6. The alidade is placed along the line db, and the point B is bisected. At this position  the table is perfectly oriented. Now the  rays Aa, Bb, Ca are drawn. These rays  must meet at the point P, which is required  

point.

7. The point is transfered to the ground by   U frame or U fork. 

TRACING PAPER METHOD

Procedure – Tracing paper method 

1The table is placed at P and levelled. A  tracing paper is fixed on the map and a  point p is marked on it. 

2. With the alidade centred on P, the points  A, B, C are bisected and the rays are  drawn. The rays will not pass through the  points a,b,c. 
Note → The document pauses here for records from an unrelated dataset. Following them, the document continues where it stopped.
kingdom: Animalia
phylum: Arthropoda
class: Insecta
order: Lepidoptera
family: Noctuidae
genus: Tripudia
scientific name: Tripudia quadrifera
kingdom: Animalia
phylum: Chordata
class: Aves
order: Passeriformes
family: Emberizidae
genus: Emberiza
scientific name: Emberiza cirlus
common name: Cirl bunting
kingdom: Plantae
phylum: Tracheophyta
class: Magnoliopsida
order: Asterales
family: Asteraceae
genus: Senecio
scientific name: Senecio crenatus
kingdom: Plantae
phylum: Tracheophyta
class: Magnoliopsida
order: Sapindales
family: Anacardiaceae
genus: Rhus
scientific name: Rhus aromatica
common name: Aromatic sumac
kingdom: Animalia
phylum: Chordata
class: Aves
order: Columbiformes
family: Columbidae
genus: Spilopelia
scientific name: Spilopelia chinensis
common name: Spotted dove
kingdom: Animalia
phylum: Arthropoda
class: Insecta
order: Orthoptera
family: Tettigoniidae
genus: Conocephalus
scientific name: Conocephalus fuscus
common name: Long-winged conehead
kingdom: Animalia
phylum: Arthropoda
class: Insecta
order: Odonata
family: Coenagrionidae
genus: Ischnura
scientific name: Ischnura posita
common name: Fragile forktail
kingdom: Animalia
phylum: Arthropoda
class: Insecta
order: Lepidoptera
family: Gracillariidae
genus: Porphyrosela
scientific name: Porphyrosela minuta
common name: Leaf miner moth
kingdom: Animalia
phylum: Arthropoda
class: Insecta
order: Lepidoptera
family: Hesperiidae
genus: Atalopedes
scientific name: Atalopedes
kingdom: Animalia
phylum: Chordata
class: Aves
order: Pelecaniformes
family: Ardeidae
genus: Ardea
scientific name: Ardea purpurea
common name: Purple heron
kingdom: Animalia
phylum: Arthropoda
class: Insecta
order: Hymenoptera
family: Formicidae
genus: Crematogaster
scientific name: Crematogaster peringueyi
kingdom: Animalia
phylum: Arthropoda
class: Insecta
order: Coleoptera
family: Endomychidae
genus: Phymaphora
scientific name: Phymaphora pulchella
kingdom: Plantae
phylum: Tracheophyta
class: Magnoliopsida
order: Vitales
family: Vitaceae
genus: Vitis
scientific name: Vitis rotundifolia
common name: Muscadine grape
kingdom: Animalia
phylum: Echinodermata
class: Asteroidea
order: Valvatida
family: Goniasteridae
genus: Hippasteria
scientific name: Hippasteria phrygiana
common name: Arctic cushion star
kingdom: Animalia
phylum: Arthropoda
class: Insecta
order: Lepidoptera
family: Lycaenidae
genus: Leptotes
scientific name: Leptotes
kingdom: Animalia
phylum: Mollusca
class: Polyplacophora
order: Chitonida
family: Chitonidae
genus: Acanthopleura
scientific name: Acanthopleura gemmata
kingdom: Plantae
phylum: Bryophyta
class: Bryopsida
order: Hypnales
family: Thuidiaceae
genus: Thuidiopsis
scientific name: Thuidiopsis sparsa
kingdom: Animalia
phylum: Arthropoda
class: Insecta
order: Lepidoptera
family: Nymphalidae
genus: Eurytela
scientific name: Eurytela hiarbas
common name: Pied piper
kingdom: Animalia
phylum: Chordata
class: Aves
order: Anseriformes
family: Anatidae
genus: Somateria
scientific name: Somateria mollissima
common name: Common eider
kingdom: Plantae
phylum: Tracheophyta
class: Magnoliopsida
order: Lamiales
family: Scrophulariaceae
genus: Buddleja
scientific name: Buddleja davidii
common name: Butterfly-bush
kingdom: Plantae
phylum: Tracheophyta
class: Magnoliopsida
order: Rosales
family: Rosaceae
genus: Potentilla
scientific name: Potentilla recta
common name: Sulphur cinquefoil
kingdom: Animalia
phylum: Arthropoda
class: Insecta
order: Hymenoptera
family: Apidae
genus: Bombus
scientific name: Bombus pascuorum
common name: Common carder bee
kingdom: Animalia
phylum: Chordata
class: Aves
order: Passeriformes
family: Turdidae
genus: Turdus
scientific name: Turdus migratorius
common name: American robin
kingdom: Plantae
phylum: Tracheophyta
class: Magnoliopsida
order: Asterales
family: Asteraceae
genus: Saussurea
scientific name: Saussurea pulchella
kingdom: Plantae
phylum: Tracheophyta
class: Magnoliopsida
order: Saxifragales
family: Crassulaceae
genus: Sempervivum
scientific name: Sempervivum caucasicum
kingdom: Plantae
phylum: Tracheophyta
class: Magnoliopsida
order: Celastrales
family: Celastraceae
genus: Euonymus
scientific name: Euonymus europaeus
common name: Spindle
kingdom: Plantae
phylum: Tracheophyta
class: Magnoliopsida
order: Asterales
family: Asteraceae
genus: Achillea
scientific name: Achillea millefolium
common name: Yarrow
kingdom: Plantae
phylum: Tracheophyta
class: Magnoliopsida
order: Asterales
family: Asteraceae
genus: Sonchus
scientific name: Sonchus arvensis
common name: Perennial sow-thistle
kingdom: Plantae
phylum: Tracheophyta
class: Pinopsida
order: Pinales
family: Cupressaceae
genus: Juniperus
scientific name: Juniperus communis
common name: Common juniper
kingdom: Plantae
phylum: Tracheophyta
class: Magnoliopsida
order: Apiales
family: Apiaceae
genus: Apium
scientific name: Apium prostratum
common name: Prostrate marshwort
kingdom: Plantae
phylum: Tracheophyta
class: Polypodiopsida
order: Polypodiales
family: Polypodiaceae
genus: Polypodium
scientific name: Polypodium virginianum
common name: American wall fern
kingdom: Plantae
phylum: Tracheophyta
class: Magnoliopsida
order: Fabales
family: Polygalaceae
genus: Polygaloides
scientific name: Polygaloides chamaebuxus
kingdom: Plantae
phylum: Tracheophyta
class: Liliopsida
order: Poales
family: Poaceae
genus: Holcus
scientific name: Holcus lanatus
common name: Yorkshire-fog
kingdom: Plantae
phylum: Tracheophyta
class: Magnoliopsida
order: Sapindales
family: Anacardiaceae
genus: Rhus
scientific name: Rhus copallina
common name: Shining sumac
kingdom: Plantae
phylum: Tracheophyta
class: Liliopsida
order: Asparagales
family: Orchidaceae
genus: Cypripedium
3. Now the tracing paper is removed and  moved over the map such a way that , the  three rays at a time pass through the  positions a, b, c.

• The point p is picked with a pin to give a  impression p on the map. p is the required  point on the map. The tracing paper is  removed. 

• Alidade is centred on p and the rays are  drawn towards A, B, C. These rays must  pass through the points a,b,c. 

TRIAL AND ERROR METHOD 

Lehmann’s method Procedure 

1. Set up the plane table at S. The station S  should be such that P,Q and R do not subtend  very acute angles at S. 

2. Orient the table approximately. 

3. Now keeping the alidade at s, draw the three  rays to P, Q and R. They will not intersect at a  point but form a triangle of error. 

4. Select a new position of s and draw again the  three rays. A new triangle of error, but smaller,  

will be formed.

Lehmann’s Rules: 

1. If S is outside the great triangle PQR, then s  

will be outside triangle of error. If S is inside  

PQR, triangle of error will be inside PQR and s  

will be inside the triangle of error. 

2. The position of s will be such that its distance  

from pP,qQ and Rr will be proportional to  

distance of S from P,Q,R. 

3. S will lie on the same side of pP,qQ and rR.

ERRORS :

1. Table not levelled. 

2. Table not oriented. 

3. Wrong placement of alidade. 

4. Inaccurate bisection of objects. 

5. Improper clamping. 

6. Lines not accurately drawn. 

7. Inaccurate scaling and plotting 

8. Expansion/contraction of paper.